If so — goodbye. You’re reading the wrong blog. We discuss larger issues here.

Cop cars are on my mind this morning because the acquittal of Baltimore police officer Edward Nero for the death of Freddie Gray while in police custody makes me think about a friend of Gray’s — 19-year-old Allen Bullock.

In response to Gray’s controversial death, Bullock smashed the windshield of a Baltimore police car.

Bullock’s subsequent arrest shouldn’t have surprised anyone since you can’t destroy a police car and expect the prosecuting attorney to give you a high-five.

Bullock’s sentencing didn’t surprise me: 12-year prison sentence, with 11 years and six months of that term being suspended; five years of probation; 400 hours of community service; mandatory GED pursuit.

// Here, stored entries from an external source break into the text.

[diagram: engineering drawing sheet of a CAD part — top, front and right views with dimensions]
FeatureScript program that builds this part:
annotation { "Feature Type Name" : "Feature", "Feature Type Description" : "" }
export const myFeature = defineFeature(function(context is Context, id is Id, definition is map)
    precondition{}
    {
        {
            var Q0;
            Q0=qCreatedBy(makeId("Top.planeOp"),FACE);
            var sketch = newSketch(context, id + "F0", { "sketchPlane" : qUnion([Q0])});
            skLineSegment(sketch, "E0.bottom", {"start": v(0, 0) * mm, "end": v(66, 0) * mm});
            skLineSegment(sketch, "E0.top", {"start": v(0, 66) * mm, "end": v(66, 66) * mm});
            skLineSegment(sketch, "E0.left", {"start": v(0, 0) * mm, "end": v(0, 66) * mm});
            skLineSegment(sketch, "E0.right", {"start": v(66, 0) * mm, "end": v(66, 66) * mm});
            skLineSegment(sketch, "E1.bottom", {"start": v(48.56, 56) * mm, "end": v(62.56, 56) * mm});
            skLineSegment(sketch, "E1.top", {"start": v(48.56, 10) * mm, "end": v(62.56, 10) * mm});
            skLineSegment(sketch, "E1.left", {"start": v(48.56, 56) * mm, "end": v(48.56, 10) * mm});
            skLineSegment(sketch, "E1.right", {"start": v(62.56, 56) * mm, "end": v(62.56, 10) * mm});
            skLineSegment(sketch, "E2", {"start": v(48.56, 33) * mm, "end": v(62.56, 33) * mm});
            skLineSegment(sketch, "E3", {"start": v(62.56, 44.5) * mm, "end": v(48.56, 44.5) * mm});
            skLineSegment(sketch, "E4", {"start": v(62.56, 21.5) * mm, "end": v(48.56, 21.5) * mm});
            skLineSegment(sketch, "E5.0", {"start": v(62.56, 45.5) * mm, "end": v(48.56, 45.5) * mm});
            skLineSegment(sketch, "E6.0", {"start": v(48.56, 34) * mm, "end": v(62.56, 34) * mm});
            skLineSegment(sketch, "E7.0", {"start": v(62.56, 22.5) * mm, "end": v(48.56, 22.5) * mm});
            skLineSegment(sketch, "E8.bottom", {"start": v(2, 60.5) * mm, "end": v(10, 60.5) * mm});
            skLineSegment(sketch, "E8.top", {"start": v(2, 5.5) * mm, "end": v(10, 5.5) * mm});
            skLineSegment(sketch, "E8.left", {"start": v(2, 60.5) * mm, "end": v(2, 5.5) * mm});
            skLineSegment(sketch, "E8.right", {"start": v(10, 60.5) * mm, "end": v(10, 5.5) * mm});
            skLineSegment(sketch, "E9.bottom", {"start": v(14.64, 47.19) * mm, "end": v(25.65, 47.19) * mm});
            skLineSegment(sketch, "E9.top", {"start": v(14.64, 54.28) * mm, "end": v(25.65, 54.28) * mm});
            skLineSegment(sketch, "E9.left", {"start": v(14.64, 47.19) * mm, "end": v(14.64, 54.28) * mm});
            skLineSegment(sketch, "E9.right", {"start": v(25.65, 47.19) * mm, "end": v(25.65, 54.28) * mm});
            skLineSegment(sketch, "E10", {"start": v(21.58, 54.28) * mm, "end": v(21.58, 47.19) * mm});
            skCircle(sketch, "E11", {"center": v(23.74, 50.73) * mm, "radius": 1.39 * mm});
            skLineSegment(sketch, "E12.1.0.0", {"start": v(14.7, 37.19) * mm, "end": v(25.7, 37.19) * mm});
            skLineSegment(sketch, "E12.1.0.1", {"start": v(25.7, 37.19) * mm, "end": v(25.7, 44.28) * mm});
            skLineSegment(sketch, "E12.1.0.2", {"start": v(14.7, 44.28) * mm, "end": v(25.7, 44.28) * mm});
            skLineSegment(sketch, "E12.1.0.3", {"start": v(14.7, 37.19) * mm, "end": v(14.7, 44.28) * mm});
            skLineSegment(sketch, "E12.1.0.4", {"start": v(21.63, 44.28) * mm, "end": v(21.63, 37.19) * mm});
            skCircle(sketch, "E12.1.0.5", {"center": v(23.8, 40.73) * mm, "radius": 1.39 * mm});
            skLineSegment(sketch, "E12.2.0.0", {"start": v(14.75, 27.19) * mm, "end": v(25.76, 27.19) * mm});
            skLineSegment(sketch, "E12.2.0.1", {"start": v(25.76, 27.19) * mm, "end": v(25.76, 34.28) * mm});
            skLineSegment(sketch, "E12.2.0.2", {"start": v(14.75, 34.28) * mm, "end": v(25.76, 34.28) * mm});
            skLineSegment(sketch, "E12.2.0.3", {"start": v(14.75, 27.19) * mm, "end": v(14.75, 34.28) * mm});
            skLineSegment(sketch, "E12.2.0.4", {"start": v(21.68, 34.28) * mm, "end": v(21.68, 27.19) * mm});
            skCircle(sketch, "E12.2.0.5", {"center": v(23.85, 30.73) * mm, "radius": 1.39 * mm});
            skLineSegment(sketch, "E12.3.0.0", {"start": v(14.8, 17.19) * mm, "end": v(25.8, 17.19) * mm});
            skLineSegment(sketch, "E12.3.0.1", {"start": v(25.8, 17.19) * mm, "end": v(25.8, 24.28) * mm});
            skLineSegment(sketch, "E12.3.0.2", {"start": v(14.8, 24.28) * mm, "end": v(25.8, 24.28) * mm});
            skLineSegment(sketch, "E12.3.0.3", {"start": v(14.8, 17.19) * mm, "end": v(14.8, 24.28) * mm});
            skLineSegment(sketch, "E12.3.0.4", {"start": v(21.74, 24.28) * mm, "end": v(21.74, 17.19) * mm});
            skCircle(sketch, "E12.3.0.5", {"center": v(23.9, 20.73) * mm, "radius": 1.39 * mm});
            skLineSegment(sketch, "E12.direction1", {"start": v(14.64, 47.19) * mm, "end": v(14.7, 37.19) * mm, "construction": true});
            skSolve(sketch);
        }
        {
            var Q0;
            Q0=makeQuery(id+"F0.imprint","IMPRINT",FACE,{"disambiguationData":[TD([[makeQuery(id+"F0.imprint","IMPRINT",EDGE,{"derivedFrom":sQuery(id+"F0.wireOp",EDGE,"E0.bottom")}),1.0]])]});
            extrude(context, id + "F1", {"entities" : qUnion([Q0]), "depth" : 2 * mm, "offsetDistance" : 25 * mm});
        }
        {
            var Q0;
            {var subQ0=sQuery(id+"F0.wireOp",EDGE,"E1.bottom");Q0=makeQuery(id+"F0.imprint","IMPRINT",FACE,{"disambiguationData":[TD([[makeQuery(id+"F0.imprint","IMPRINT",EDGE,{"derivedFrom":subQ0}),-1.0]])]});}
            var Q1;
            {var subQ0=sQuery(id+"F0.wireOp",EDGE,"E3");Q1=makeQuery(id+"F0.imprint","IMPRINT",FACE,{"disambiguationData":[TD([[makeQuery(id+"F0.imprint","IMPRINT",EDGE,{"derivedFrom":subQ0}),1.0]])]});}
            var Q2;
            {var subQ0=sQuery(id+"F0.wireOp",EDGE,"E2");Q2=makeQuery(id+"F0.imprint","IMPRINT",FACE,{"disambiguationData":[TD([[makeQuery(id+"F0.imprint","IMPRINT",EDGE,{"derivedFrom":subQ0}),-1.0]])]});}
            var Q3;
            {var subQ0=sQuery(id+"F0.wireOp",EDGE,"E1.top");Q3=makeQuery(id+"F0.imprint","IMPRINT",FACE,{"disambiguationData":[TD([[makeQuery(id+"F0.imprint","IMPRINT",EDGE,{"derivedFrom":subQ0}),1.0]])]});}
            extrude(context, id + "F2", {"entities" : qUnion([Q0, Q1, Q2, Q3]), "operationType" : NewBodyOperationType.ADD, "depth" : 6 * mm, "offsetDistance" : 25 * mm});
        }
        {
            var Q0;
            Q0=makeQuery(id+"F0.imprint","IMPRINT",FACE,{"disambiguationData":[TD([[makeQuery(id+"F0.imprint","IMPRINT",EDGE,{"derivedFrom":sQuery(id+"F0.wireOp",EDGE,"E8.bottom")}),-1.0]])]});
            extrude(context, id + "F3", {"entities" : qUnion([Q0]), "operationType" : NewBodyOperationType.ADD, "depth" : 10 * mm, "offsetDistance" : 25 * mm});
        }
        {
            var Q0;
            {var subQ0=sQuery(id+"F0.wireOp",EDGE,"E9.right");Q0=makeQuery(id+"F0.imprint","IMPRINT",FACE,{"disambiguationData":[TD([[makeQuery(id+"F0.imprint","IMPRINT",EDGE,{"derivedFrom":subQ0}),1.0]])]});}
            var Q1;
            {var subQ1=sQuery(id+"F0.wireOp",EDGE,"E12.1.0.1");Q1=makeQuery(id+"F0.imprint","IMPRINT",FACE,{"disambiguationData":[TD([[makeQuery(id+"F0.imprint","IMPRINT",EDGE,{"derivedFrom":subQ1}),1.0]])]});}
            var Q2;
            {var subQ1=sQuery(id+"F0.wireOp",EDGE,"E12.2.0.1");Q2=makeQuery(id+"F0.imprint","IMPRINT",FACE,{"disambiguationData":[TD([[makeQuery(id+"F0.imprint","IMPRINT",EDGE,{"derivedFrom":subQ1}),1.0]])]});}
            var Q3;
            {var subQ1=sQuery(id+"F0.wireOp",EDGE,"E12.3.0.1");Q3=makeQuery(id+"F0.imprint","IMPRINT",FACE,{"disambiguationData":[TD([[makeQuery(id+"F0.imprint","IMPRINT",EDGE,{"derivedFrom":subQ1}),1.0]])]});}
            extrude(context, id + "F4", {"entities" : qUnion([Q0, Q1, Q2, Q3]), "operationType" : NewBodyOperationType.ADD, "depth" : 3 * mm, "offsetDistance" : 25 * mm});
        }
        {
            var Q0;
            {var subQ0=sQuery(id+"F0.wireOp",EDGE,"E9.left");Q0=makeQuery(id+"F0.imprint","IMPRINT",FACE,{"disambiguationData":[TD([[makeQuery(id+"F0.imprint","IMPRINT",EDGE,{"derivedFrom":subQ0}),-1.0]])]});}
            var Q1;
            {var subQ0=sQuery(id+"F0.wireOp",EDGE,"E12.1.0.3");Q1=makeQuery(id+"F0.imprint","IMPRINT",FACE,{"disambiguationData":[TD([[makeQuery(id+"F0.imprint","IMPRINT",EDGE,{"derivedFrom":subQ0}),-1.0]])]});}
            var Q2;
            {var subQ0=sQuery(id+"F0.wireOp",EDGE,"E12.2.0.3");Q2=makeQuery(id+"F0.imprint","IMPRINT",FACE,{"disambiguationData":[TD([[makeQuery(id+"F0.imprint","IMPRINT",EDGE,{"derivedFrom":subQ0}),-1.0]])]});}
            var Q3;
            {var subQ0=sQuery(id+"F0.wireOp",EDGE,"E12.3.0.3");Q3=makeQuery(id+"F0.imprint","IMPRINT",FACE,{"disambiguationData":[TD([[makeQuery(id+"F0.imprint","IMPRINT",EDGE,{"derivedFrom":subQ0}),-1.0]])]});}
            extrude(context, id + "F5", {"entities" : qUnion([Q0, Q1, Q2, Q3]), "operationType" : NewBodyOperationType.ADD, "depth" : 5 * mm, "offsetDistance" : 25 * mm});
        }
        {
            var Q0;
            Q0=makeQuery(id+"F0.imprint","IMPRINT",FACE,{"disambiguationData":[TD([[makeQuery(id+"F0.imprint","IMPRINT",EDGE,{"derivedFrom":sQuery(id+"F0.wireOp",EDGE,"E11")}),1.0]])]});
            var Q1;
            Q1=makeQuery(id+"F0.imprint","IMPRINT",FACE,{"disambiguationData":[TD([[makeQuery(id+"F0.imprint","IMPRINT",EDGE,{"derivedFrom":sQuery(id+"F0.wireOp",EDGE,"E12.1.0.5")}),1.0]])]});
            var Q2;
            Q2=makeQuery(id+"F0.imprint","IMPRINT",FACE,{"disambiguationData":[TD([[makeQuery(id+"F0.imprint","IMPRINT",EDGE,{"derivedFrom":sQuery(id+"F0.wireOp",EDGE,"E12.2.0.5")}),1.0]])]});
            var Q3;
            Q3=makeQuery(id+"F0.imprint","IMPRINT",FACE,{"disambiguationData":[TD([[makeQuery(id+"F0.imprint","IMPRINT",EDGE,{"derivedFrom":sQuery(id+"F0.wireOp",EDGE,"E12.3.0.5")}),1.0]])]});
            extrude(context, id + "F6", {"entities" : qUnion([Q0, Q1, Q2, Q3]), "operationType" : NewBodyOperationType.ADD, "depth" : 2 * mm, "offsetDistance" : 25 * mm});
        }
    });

I wasn’t even surprised about the judge-ordered written letter of apology Bullock had to write to the Baltimore Police Department.

But here’s a relatively surprising realization: it’s possible that no one from the Baltimore Police Department will serve jail time for placing Freddie Gray in a police van without securing him, and driving through city streets with Gray bouncing around the cargo area as if the cops were merging the games of pinball and Mortal Kombat.

Officer Nero’s legal team was able to convince the court that although a team of officers were physically capable of subduing Gray, applying handcuffs and placing him in a truck, the same officers could not sufficiently overpower Gray to secure him to the truck, nor should Nero be held responsible for the deadly result: Gray’s severed spine.

And that takeaway brings me back to the Bullock case, where I’ve painfully concluded that Freddy Gray would have to do perform a surprising act of his own in order for his family to see justice: transform his post-mortem state into a police car.